TASK: Transcribe the text that follows each picture in the data below, line for line and with no changes, and leave the pictures out of your answer.

DATA TO USE:
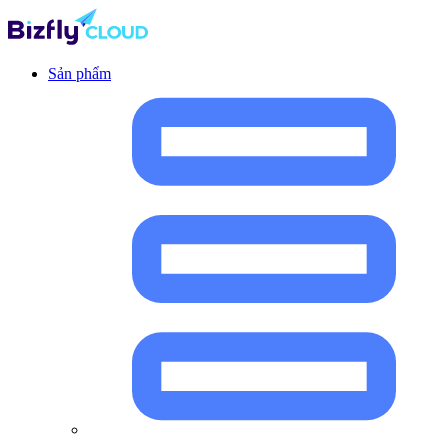
Sản phẩm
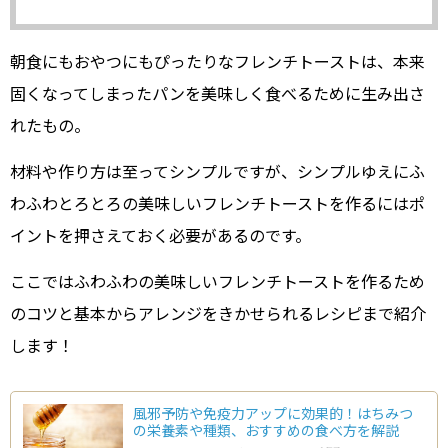
朝食にもおやつにもぴったりなフレンチトーストは、本来
固くなってしまったパンを美味しく食べるために生み出さ
れたもの。
材料や作り方は至ってシンプルですが、シンプルゆえにふ
わふわとろとろの美味しいフレンチトーストを作るにはポ
イントを押さえておく必要があるのです。
ここではふわふわの美味しいフレンチトーストを作るため
のコツと基本からアレンジをきかせられるレシピまで紹介
します！
風邪予防や免疫力アップに効果的！はちみつ
の栄養素や種類、おすすめの食べ方を解説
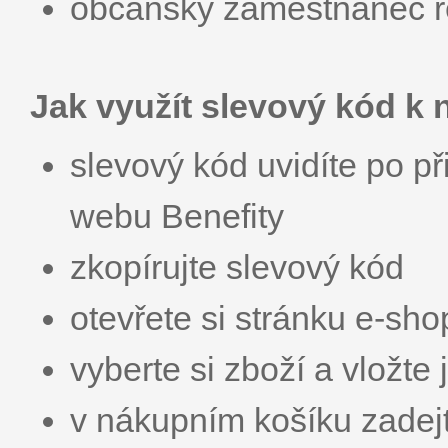
občanský zaměstnanec r
Jak využít slevový kód k
slevový kód uvidíte po př
webu Benefity
zkopírujte slevový kód
otevřete si stránku e-sh
vyberte si zboží a vložte
v nákupním košíku zadej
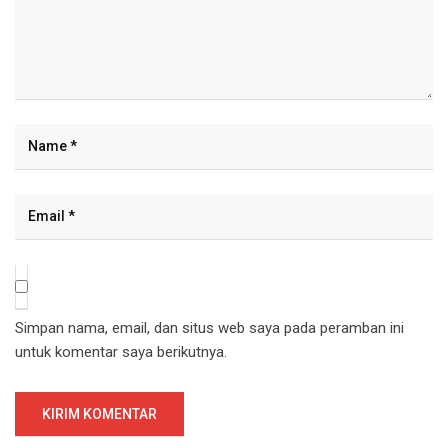
Simpan nama, email, dan situs web saya pada peramban ini
untuk komentar saya berikutnya.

SOLUTION TO THIS EXERCISE:
Sản phẩm
朝食にもおやつにもぴったりなフレンチトーストは、本来
固くなってしまったパンを美味しく食べるために生み出さ
れたもの。
材料や作り方は至ってシンプルですが、シンプルゆえにふ
わふわとろとろの美味しいフレンチトーストを作るにはポ
イントを押さえておく必要があるのです。
ここではふわふわの美味しいフレンチトーストを作るため
のコツと基本からアレンジをきかせられるレシピまで紹介
します！
風邪予防や免疫力アップに効果的！はちみつ
の栄養素や種類、おすすめの食べ方を解説
občanský zaměstnanec r
Jak využít slevový kód k
slevový kód uvidíte po př
webu Benefity
zkopírujte slevový kód
otevřete si stránku e-sh
vyberte si zboží a vložte
v nákupním košíku zadej
Simpan nama, email, dan situs web saya pada peramban ini
untuk komentar saya berikutnya.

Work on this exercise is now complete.